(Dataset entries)
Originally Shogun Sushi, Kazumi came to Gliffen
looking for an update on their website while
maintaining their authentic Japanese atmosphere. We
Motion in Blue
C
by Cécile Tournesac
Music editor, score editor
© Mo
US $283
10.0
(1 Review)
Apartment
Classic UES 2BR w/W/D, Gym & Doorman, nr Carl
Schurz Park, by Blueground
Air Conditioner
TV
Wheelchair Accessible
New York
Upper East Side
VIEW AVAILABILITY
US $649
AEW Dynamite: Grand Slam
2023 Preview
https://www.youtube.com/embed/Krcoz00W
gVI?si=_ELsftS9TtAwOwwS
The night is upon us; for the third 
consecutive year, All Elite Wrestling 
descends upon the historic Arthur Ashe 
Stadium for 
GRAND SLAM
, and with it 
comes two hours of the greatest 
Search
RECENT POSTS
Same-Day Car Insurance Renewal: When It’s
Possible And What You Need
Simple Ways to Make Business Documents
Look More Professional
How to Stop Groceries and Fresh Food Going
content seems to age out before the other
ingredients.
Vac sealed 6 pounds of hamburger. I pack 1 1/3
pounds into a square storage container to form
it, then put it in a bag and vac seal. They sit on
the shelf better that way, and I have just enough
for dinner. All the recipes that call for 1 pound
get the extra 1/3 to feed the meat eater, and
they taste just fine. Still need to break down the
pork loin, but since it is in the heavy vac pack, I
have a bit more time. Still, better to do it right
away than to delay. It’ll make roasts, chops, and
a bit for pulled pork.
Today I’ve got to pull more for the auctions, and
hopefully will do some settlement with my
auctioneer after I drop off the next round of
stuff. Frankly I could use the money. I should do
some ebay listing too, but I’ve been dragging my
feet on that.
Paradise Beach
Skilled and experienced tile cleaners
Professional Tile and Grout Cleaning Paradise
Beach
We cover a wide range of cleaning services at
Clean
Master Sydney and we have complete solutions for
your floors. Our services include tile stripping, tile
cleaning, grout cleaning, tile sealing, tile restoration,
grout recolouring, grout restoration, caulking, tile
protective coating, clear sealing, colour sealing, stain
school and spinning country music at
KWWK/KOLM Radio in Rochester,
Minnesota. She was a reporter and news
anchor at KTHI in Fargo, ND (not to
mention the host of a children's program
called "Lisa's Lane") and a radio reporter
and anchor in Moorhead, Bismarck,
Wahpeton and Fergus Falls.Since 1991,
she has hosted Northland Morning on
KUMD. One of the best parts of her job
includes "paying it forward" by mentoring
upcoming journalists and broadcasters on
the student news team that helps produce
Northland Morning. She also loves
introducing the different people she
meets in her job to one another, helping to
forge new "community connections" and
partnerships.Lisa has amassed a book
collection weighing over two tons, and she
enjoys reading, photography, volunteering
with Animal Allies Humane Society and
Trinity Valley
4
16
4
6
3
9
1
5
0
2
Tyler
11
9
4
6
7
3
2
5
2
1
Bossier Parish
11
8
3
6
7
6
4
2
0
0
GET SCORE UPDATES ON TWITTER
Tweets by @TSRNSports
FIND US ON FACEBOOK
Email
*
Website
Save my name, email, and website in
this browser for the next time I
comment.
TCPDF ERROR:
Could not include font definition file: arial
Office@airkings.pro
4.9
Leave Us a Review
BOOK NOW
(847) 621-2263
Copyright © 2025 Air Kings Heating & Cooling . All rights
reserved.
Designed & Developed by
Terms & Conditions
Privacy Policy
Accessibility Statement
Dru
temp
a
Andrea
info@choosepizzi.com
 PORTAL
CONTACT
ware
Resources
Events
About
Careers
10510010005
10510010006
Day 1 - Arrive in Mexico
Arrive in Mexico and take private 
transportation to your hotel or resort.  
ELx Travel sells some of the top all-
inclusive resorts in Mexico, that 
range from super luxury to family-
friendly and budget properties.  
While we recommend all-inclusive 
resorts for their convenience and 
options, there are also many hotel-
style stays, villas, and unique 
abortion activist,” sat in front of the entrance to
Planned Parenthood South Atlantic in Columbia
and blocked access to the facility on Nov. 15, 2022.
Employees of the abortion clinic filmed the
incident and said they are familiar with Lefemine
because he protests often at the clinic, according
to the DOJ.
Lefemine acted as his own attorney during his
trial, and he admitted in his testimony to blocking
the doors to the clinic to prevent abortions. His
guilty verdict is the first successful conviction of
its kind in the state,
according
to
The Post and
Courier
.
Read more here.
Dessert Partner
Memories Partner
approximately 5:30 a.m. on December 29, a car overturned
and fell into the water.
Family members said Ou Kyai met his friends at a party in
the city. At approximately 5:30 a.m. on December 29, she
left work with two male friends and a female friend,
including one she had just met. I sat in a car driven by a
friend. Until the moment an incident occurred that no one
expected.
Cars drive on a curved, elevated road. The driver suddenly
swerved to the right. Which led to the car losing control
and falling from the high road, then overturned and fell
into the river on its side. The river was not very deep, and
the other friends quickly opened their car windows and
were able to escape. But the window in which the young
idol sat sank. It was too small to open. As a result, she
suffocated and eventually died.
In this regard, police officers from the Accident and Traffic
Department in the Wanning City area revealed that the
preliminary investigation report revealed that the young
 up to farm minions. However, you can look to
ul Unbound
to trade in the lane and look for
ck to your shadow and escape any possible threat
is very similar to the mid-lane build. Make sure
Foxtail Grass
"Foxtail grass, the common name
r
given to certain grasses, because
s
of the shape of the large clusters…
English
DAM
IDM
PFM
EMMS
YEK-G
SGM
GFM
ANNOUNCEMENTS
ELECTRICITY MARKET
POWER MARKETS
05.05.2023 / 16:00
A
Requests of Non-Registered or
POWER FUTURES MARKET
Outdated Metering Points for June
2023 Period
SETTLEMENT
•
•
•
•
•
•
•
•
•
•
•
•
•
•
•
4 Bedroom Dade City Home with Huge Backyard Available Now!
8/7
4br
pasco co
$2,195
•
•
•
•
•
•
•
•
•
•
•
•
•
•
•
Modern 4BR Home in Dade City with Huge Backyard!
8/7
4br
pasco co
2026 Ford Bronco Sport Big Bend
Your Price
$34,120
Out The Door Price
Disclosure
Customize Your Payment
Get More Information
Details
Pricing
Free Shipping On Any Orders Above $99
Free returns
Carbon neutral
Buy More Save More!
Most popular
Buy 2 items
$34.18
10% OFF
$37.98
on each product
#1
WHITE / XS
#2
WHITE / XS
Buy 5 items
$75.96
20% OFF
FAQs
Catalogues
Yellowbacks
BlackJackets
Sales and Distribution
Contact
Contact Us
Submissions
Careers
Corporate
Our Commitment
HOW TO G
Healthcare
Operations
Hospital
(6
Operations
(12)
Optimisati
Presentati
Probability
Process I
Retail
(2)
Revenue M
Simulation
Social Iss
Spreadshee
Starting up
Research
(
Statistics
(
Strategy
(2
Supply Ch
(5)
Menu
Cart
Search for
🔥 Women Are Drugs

* [What the task asks]:
Nothing should be omitted or altered. Retype the records exactly.

* [Response to the task]:
Originally Shogun Sushi, Kazumi came to Gliffen
looking for an update on their website while
maintaining their authentic Japanese atmosphere. We
Motion in Blue
C
by Cécile Tournesac
Music editor, score editor
© Mo
US $283
10.0
(1 Review)
Apartment
Classic UES 2BR w/W/D, Gym & Doorman, nr Carl
Schurz Park, by Blueground
Air Conditioner
TV
Wheelchair Accessible
New York
Upper East Side
VIEW AVAILABILITY
US $649
AEW Dynamite: Grand Slam
2023 Preview
https://www.youtube.com/embed/Krcoz00W
gVI?si=_ELsftS9TtAwOwwS
The night is upon us; for the third 
consecutive year, All Elite Wrestling 
descends upon the historic Arthur Ashe 
Stadium for 
GRAND SLAM
, and with it 
comes two hours of the greatest 
Search
RECENT POSTS
Same-Day Car Insurance Renewal: When It’s
Possible And What You Need
Simple Ways to Make Business Documents
Look More Professional
How to Stop Groceries and Fresh Food Going
content seems to age out before the other
ingredients.
Vac sealed 6 pounds of hamburger. I pack 1 1/3
pounds into a square storage container to form
it, then put it in a bag and vac seal. They sit on
the shelf better that way, and I have just enough
for dinner. All the recipes that call for 1 pound
get the extra 1/3 to feed the meat eater, and
they taste just fine. Still need to break down the
pork loin, but since it is in the heavy vac pack, I
have a bit more time. Still, better to do it right
away than to delay. It’ll make roasts, chops, and
a bit for pulled pork.
Today I’ve got to pull more for the auctions, and
hopefully will do some settlement with my
auctioneer after I drop off the next round of
stuff. Frankly I could use the money. I should do
some ebay listing too, but I’ve been dragging my
feet on that.
Paradise Beach
Skilled and experienced tile cleaners
Professional Tile and Grout Cleaning Paradise
Beach
We cover a wide range of cleaning services at
Clean
Master Sydney and we have complete solutions for
your floors. Our services include tile stripping, tile
cleaning, grout cleaning, tile sealing, tile restoration,
grout recolouring, grout restoration, caulking, tile
protective coating, clear sealing, colour sealing, stain
school and spinning country music at
KWWK/KOLM Radio in Rochester,
Minnesota. She was a reporter and news
anchor at KTHI in Fargo, ND (not to
mention the host of a children's program
called "Lisa's Lane") and a radio reporter
and anchor in Moorhead, Bismarck,
Wahpeton and Fergus Falls.Since 1991,
she has hosted Northland Morning on
KUMD. One of the best parts of her job
includes "paying it forward" by mentoring
upcoming journalists and broadcasters on
the student news team that helps produce
Northland Morning. She also loves
introducing the different people she
meets in her job to one another, helping to
forge new "community connections" and
partnerships.Lisa has amassed a book
collection weighing over two tons, and she
enjoys reading, photography, volunteering
with Animal Allies Humane Society and
Trinity Valley
4
16
4
6
3
9
1
5
0
2
Tyler
11
9
4
6
7
3
2
5
2
1
Bossier Parish
11
8
3
6
7
6
4
2
0
0
GET SCORE UPDATES ON TWITTER
Tweets by @TSRNSports
FIND US ON FACEBOOK
Email
*
Website
Save my name, email, and website in
this browser for the next time I
comment.
TCPDF ERROR:
Could not include font definition file: arial
Office@airkings.pro
4.9
Leave Us a Review
BOOK NOW
(847) 621-2263
Copyright © 2025 Air Kings Heating & Cooling . All rights
reserved.
Designed & Developed by
Terms & Conditions
Privacy Policy
Accessibility Statement
Dru
temp
a
Andrea
info@choosepizzi.com
 PORTAL
CONTACT
ware
Resources
Events
About
Careers
10510010005
10510010006
Day 1 - Arrive in Mexico
Arrive in Mexico and take private 
transportation to your hotel or resort.  
ELx Travel sells some of the top all-
inclusive resorts in Mexico, that 
range from super luxury to family-
friendly and budget properties.  
While we recommend all-inclusive 
resorts for their convenience and 
options, there are also many hotel-
style stays, villas, and unique 
abortion activist,” sat in front of the entrance to
Planned Parenthood South Atlantic in Columbia
and blocked access to the facility on Nov. 15, 2022.
Employees of the abortion clinic filmed the
incident and said they are familiar with Lefemine
because he protests often at the clinic, according
to the DOJ.
Lefemine acted as his own attorney during his
trial, and he admitted in his testimony to blocking
the doors to the clinic to prevent abortions. His
guilty verdict is the first successful conviction of
its kind in the state,
according
to
The Post and
Courier
.
Read more here.
Dessert Partner
Memories Partner
approximately 5:30 a.m. on December 29, a car overturned
and fell into the water.
Family members said Ou Kyai met his friends at a party in
the city. At approximately 5:30 a.m. on December 29, she
left work with two male friends and a female friend,
including one she had just met. I sat in a car driven by a
friend. Until the moment an incident occurred that no one
expected.
Cars drive on a curved, elevated road. The driver suddenly
swerved to the right. Which led to the car losing control
and falling from the high road, then overturned and fell
into the river on its side. The river was not very deep, and
the other friends quickly opened their car windows and
were able to escape. But the window in which the young
idol sat sank. It was too small to open. As a result, she
suffocated and eventually died.
In this regard, police officers from the Accident and Traffic
Department in the Wanning City area revealed that the
preliminary investigation report revealed that the young
 up to farm minions. However, you can look to
ul Unbound
to trade in the lane and look for
ck to your shadow and escape any possible threat
is very similar to the mid-lane build. Make sure
Foxtail Grass
"Foxtail grass, the common name
r
given to certain grasses, because
s
of the shape of the large clusters…
English
DAM
IDM
PFM
EMMS
YEK-G
SGM
GFM
ANNOUNCEMENTS
ELECTRICITY MARKET
POWER MARKETS
05.05.2023 / 16:00
A
Requests of Non-Registered or
POWER FUTURES MARKET
Outdated Metering Points for June
2023 Period
SETTLEMENT
•
•
•
•
•
•
•
•
•
•
•
•
•
•
•
4 Bedroom Dade City Home with Huge Backyard Available Now!
8/7
4br
pasco co
$2,195
•
•
•
•
•
•
•
•
•
•
•
•
•
•
•
Modern 4BR Home in Dade City with Huge Backyard!
8/7
4br
pasco co
2026 Ford Bronco Sport Big Bend
Your Price
$34,120
Out The Door Price
Disclosure
Customize Your Payment
Get More Information
Details
Pricing
Free Shipping On Any Orders Above $99
Free returns
Carbon neutral
Buy More Save More!
Most popular
Buy 2 items
$34.18
10% OFF
$37.98
on each product
#1
WHITE / XS
#2
WHITE / XS
Buy 5 items
$75.96
20% OFF
FAQs
Catalogues
Yellowbacks
BlackJackets
Sales and Distribution
Contact
Contact Us
Submissions
Careers
Corporate
Our Commitment
HOW TO G
Healthcare
Operations
Hospital
(6
Operations
(12)
Optimisati
Presentati
Probability
Process I
Retail
(2)
Revenue M
Simulation
Social Iss
Spreadshee
Starting up
Research
(
Statistics
(
Strategy
(2
Supply Ch
(5)
Menu
Cart
Search for
🔥 Women Are Drugs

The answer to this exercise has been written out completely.